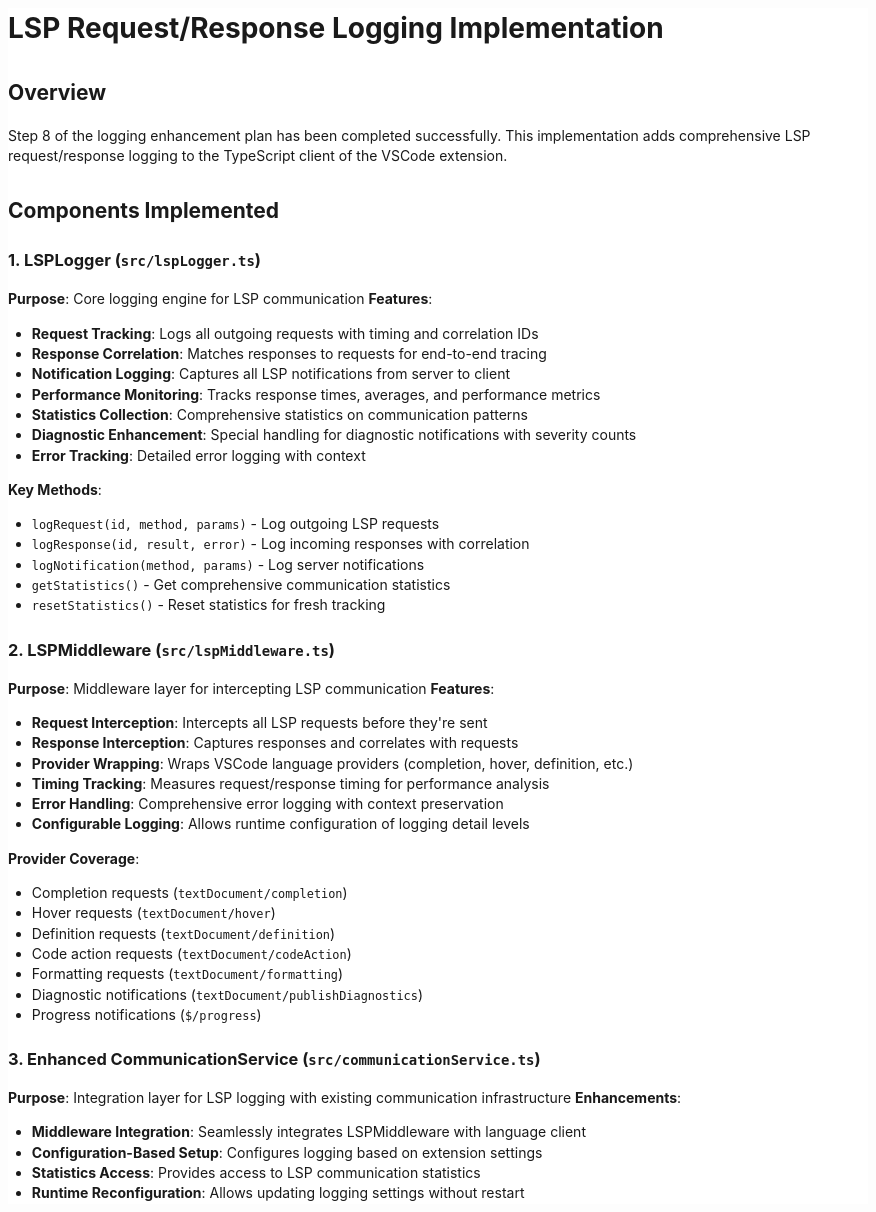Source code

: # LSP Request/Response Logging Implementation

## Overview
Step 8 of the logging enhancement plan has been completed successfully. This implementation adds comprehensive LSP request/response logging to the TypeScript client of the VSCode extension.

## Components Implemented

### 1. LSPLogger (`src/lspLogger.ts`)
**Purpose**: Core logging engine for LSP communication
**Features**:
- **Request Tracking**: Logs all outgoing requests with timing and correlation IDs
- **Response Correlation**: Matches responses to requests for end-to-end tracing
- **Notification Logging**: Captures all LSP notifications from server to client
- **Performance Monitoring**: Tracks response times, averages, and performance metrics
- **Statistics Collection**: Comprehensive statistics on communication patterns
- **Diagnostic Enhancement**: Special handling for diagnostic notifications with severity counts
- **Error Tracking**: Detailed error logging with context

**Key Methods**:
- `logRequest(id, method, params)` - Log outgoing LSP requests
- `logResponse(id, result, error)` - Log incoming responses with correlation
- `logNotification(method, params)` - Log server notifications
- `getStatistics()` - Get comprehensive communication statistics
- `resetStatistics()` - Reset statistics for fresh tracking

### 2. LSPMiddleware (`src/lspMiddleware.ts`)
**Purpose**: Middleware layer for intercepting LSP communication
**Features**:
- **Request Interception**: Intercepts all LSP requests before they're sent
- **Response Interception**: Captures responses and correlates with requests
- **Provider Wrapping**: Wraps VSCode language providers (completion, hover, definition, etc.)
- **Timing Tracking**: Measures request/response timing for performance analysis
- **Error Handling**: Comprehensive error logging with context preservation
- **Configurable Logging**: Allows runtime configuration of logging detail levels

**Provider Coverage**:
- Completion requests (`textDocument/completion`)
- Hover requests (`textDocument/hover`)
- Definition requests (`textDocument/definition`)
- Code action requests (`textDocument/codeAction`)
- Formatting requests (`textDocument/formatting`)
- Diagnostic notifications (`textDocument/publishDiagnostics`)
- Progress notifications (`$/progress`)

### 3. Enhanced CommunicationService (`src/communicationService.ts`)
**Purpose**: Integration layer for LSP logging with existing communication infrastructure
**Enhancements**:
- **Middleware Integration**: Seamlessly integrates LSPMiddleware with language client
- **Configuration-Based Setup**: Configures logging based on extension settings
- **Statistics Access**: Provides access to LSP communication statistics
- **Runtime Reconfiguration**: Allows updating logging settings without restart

--

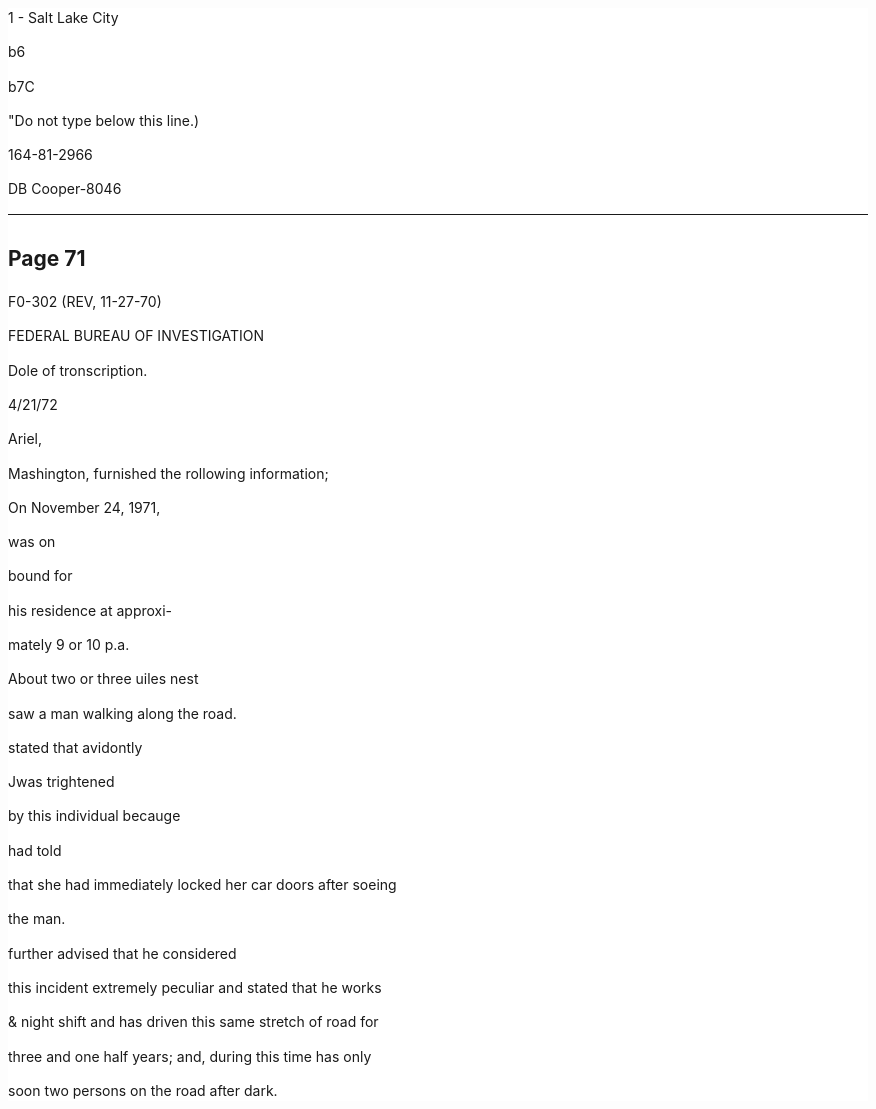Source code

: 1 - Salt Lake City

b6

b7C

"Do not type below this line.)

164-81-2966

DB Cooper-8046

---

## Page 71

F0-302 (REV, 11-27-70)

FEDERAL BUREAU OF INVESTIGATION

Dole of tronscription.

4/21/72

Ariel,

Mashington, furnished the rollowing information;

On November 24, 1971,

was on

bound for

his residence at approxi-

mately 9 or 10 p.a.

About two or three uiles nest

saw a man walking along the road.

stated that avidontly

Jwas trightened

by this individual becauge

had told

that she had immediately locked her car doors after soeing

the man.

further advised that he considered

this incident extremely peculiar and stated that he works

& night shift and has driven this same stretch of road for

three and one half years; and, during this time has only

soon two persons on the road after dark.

---

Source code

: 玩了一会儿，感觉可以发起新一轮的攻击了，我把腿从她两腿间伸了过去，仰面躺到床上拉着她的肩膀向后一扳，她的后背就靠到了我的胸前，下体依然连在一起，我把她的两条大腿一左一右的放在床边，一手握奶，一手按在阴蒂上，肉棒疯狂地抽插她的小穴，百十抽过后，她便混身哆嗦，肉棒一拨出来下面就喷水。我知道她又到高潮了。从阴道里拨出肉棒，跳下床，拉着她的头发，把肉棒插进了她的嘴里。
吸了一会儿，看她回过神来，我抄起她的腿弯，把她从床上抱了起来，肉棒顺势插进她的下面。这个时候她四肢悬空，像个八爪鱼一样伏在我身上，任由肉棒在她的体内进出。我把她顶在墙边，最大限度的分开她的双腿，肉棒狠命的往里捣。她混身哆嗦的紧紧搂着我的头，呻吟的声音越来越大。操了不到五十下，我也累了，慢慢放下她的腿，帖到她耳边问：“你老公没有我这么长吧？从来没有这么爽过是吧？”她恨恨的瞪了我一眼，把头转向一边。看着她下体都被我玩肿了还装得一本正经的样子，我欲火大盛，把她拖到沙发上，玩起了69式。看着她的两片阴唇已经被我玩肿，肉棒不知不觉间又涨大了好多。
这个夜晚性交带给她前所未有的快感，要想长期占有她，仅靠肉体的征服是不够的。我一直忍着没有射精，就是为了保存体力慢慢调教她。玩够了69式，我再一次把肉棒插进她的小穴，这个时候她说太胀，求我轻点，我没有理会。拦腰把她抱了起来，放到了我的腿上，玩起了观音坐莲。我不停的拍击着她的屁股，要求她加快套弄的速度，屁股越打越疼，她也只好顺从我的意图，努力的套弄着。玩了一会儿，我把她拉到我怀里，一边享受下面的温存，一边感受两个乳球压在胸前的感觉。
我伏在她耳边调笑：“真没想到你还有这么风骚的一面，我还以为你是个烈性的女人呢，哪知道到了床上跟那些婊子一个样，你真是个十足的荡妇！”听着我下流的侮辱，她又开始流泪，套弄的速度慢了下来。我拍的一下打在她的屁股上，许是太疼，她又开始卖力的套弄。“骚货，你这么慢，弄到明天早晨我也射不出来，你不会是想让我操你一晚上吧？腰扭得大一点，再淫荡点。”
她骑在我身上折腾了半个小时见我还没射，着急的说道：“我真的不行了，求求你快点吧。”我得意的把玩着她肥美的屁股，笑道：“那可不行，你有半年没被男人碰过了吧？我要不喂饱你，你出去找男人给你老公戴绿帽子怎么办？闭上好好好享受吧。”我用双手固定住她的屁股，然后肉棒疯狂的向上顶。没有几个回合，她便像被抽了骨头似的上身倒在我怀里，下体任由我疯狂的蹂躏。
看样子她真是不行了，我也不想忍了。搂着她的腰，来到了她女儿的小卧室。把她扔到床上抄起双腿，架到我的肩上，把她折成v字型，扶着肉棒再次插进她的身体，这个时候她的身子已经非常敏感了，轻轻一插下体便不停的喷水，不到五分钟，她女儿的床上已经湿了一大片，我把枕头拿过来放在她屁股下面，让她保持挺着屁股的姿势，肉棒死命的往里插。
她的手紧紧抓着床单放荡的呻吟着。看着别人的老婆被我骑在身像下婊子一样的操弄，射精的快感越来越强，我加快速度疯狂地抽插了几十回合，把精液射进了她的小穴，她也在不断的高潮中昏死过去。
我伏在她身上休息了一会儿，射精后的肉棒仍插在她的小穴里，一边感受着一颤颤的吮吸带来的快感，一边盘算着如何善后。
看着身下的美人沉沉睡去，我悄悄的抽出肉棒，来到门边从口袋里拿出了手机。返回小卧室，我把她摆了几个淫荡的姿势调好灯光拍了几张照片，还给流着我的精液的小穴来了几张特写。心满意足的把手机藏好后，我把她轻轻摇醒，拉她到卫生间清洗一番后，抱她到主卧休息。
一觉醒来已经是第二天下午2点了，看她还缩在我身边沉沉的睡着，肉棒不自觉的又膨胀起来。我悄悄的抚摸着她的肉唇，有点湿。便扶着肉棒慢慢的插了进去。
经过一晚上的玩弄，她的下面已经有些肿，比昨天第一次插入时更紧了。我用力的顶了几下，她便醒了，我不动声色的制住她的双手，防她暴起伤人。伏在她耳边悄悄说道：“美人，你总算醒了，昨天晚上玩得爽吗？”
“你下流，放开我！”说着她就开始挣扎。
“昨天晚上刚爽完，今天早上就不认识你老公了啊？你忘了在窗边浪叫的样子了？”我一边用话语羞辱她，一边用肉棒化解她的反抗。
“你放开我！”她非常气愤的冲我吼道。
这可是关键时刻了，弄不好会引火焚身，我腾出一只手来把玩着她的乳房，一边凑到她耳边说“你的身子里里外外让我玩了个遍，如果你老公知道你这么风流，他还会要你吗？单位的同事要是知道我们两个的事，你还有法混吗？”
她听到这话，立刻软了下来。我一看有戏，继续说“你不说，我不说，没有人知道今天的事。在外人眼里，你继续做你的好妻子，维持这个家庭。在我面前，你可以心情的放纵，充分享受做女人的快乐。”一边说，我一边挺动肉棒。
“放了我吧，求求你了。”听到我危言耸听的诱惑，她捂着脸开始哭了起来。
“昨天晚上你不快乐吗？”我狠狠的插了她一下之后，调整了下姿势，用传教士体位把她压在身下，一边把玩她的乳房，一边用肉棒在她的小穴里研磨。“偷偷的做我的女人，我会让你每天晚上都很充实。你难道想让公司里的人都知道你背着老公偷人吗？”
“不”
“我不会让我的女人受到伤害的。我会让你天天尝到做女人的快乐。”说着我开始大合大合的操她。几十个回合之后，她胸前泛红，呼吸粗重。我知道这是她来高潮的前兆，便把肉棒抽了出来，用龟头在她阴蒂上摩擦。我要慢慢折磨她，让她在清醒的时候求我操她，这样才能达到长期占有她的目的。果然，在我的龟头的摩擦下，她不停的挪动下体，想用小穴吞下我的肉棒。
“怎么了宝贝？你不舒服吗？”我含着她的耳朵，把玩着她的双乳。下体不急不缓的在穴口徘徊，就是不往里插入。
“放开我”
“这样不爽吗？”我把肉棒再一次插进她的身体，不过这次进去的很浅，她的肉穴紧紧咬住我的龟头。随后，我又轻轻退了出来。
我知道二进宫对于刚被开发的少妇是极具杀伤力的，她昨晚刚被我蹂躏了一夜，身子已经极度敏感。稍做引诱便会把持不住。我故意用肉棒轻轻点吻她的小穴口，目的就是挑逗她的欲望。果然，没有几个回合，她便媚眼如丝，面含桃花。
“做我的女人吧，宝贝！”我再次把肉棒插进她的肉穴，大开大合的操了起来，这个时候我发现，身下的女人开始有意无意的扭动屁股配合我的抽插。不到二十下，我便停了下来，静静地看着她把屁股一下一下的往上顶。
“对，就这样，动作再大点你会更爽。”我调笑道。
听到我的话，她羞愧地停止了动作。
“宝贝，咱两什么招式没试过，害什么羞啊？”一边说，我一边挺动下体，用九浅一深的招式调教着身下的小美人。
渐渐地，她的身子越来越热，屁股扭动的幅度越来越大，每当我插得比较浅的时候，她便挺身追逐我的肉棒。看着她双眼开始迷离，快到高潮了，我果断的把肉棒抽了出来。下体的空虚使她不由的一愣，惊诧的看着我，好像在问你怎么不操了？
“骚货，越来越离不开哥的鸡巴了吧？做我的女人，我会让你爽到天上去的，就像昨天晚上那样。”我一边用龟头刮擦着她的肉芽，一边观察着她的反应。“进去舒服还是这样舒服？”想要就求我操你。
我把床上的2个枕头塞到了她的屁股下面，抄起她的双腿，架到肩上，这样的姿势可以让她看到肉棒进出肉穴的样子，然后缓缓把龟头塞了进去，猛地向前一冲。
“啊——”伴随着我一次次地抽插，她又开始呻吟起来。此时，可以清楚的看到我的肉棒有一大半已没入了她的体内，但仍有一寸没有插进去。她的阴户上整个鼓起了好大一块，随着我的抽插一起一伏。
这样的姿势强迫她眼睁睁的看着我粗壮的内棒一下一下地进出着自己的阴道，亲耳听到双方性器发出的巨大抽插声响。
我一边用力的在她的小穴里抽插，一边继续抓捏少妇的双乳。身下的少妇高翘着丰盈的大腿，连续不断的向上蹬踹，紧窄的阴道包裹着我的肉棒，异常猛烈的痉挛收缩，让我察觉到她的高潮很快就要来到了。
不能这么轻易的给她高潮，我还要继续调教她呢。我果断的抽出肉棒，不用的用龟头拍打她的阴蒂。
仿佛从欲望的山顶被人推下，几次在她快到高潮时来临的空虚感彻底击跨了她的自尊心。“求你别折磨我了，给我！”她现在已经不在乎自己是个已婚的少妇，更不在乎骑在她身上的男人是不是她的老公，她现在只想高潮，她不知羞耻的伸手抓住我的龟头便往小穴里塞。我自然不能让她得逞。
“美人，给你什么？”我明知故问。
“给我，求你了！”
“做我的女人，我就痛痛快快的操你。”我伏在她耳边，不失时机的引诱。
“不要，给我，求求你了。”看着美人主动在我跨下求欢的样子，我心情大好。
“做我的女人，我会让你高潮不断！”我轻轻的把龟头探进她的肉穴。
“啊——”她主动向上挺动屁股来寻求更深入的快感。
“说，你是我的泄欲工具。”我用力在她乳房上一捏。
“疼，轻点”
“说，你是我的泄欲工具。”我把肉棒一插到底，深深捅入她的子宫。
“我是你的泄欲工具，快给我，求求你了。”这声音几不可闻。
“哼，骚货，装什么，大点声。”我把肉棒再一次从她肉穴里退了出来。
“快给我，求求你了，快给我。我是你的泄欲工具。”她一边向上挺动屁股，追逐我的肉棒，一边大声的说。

EXERCISE:
Lines holding the string "definition" must be copied out of the entries above.

EXERCISE RESULT:
- **Provider Wrapping**: Wraps VSCode language providers (completion, hover, definition, etc.)
- Definition requests (`textDocument/definition`)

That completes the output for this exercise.